We also appreciate the reviewer’s preference for a reordering of our results, but respectfully continue to wish to resist this approach. We don’t agree entirely with the characterisation of VADER as finer-grained than the implementation of Osgood’s semantic differential ratings. For sure, VADER is trained on tweets, polarity sensitive, and measures valence for individual tweets. In those senses, the reviewer is absolutely correct that VADER is finer-grained. But in another sense, interpreting valence from VADER and the Osgood-type ratings is straightforward, where arousal and dominance from Osgood are more nuanced are require more careful evaluation--i.e., the conclusion from valence is that NPAM is used with unhappier language than NPI-anymore, while the conclusions for arousal and dominance are that, perhaps, NPAM is more strongly associated specifically with complaint in the East Midland than the West Midland. So from an interpretation standpoint, the outcomes of the Osgood-type approach are finer-grained. That was our rationale for beginning by reporting the headline result of valence, and then moving through the trickier cases of arousal and dominance. It feels odd to us to go from the more nuanced results for arousal and dominance to the clearer one of valence (an oddness reinforced by the fact that dominance scores are highly correlated with valence in the OSD framework we applied). If we maintain the current order of sentiment dimensions but flip Osgood to come before VADER, then that would mean we would either report Osgood valence, arousal, and dominance, and then jump back to VADER valence. Or Osgood valence, VADER valence, Osgood arousal, Osgood dominance. Either feels less intuitive for readers to follow than our current organisation.
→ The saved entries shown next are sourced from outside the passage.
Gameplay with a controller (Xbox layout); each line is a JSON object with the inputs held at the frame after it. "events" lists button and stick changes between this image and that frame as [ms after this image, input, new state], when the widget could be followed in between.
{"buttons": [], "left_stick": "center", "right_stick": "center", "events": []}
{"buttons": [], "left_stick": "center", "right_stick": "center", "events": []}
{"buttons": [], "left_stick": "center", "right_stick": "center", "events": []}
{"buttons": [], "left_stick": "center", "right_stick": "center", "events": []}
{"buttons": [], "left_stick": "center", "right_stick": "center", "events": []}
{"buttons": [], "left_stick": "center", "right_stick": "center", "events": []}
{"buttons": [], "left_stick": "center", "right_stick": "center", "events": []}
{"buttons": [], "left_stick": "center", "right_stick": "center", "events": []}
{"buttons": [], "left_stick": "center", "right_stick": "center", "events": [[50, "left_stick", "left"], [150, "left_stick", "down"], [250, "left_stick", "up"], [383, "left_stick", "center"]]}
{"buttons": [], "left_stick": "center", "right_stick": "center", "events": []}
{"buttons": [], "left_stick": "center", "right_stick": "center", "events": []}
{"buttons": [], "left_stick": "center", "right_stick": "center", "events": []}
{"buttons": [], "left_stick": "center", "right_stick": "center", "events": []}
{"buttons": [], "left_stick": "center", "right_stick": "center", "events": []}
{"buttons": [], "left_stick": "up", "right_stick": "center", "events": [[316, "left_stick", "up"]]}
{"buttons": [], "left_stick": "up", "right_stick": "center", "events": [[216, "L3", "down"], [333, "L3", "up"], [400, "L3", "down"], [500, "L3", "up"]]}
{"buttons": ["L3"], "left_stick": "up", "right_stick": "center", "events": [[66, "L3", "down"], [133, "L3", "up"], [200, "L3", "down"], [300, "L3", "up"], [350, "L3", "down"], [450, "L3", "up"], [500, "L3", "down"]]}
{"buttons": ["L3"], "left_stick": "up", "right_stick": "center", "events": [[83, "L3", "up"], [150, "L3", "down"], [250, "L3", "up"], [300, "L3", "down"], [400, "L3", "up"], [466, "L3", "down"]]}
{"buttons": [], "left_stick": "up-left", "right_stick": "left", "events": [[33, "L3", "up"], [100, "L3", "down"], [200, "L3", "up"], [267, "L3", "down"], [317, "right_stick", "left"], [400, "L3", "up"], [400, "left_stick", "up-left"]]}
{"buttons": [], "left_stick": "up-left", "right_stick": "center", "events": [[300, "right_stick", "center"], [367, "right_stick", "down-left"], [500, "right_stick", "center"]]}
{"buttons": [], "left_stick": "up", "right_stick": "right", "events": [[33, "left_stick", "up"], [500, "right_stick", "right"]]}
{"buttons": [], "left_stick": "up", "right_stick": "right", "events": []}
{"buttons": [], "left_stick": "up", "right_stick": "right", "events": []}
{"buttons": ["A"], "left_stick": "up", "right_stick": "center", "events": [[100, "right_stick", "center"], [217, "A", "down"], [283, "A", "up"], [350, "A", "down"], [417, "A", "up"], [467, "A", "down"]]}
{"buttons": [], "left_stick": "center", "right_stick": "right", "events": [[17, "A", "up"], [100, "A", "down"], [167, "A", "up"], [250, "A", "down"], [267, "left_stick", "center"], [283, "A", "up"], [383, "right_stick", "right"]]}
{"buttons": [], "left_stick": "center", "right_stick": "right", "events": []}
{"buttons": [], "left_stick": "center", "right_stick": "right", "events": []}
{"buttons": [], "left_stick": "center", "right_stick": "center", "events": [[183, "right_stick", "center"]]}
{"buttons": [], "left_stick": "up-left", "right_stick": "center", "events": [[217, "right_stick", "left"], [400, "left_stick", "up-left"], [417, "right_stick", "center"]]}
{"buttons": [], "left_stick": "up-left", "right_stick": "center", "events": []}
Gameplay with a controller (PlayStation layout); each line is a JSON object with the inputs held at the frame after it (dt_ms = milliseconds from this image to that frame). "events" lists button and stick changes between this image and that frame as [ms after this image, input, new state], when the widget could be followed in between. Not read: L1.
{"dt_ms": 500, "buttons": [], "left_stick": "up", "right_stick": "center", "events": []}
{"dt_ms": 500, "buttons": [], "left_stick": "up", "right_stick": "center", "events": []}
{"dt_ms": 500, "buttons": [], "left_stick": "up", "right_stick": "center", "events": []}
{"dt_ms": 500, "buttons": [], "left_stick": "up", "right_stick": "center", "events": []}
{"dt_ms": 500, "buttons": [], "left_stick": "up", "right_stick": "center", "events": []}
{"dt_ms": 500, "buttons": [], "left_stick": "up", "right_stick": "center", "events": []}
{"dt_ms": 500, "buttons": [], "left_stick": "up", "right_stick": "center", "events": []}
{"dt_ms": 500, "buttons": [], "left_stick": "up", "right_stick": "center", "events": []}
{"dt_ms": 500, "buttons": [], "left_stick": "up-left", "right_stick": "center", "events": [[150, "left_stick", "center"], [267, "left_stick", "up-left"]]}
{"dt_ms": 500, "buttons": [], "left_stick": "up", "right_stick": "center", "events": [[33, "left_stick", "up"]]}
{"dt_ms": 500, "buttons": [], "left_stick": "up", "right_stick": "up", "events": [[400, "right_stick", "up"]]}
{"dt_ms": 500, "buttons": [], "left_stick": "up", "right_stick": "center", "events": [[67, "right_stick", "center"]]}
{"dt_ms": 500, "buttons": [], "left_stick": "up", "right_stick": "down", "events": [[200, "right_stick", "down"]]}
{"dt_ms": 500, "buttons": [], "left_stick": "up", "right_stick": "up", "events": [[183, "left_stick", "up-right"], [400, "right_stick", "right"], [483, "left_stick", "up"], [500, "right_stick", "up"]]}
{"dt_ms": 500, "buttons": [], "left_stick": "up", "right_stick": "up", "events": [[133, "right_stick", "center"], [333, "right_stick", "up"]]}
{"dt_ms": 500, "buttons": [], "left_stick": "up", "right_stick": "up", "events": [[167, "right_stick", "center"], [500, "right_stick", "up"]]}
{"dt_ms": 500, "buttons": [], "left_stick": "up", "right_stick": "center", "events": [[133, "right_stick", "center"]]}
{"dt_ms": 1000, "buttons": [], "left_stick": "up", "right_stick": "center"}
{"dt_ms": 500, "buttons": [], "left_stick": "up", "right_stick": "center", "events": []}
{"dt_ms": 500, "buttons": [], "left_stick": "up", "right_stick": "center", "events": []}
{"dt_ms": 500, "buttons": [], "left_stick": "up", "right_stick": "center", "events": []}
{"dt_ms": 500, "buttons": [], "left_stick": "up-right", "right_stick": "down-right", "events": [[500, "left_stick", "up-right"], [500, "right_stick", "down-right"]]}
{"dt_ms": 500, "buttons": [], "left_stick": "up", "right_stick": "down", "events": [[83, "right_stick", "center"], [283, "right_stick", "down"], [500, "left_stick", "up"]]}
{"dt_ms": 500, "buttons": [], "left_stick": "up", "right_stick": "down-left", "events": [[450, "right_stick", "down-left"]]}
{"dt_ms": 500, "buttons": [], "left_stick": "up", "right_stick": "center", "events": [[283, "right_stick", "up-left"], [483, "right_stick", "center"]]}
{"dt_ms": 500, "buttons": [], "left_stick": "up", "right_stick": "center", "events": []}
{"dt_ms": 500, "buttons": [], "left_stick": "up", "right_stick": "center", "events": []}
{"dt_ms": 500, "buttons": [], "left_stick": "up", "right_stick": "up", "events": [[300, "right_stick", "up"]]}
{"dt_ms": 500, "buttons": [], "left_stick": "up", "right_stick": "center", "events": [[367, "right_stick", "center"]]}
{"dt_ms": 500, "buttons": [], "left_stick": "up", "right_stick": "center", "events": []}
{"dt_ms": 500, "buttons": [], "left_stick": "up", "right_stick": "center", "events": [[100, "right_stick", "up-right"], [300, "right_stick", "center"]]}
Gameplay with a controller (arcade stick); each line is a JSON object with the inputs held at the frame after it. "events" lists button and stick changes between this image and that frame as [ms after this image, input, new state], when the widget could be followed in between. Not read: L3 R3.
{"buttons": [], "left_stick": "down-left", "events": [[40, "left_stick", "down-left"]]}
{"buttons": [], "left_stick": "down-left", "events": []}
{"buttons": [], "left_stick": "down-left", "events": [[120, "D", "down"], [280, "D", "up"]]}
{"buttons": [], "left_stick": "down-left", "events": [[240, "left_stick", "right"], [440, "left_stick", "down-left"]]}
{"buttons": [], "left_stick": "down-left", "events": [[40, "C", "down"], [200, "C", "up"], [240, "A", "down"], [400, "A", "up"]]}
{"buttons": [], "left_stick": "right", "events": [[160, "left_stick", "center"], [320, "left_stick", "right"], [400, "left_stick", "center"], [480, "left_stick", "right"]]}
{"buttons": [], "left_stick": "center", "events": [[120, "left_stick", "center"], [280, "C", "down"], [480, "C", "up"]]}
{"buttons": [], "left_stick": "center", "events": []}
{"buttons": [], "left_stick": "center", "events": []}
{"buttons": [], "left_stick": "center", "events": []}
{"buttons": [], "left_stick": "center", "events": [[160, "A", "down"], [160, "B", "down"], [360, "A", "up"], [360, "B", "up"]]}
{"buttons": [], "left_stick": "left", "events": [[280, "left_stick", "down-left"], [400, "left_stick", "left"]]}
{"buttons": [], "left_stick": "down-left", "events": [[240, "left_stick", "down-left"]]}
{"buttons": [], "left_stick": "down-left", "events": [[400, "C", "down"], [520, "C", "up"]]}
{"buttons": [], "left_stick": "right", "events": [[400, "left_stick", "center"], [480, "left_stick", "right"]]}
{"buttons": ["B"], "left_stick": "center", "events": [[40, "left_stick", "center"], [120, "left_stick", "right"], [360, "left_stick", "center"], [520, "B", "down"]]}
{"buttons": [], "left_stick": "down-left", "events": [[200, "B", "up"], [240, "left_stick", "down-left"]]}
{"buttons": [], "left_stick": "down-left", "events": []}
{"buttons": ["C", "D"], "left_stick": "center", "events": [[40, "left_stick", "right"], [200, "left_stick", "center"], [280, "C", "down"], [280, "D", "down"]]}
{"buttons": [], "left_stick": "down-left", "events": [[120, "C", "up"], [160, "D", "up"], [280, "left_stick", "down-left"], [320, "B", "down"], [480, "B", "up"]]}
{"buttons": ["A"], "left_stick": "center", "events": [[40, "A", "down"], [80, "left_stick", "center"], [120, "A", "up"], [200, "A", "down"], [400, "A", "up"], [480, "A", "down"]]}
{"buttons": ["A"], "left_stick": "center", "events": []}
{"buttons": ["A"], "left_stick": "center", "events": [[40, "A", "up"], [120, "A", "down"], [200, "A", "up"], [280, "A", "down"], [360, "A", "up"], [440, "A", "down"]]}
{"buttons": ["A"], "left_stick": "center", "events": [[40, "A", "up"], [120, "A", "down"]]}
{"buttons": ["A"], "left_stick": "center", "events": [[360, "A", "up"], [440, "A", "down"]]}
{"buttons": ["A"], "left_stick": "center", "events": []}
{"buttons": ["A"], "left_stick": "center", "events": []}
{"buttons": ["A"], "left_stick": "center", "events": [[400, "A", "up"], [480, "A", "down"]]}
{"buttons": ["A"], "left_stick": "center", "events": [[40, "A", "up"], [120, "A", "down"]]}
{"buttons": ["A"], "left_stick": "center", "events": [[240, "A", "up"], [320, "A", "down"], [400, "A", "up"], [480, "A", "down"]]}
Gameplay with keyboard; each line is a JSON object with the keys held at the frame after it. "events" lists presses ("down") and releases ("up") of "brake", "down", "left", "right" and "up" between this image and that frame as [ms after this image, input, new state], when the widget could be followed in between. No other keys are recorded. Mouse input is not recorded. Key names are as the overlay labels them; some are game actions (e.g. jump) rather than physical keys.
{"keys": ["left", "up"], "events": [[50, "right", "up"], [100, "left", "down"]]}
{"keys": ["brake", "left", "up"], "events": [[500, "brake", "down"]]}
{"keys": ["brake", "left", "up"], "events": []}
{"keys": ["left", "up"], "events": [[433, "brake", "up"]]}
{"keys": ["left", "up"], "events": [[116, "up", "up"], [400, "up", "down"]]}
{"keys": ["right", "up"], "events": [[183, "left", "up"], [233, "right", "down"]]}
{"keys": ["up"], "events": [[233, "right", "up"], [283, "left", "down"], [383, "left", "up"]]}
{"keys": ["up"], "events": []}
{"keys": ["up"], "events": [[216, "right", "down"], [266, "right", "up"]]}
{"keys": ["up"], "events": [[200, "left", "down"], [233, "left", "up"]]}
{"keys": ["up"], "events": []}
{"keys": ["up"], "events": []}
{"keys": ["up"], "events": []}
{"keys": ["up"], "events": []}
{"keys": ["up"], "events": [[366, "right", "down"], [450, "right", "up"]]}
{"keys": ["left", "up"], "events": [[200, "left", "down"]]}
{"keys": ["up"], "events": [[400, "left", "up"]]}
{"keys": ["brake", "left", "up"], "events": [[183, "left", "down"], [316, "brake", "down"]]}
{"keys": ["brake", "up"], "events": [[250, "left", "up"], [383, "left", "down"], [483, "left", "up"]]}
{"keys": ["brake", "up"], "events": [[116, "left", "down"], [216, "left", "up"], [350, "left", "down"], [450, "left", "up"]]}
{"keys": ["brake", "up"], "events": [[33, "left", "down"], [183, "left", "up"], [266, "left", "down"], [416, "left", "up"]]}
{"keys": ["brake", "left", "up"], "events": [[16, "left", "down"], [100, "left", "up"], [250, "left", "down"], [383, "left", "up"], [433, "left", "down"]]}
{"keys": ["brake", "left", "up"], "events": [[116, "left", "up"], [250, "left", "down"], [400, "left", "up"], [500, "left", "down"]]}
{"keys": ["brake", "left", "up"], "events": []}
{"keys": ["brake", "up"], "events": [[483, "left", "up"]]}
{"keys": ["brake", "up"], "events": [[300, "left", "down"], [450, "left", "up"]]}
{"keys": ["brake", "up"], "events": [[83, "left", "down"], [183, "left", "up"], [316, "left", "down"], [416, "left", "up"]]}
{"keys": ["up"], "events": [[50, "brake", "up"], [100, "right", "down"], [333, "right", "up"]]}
For these reasons, while we entirely appreciate the reviewer’s argument for reordering, we still wish to maintain the current presentation of results. We hope that our explanation of our rationale for the current structure make the presentation of results more acceptable.

We thank the reviewer again for their feedback and advice. We hope that our further revisions have addressed some remaining problems, and that there can be understanding for the points we have not implemented.

Round 3

Reviewer 3 Report

Comments and Suggestions for Authors

Thank for your replying once again to my points. I've noticed the changes in the manuscript, and I think they sufficiently address the concerns that were raised. I appreciated the discussions that have taken place, perhaps somewhat bluntly on my side (for which I apologize), but always with the intention to contribute to a better linguistics.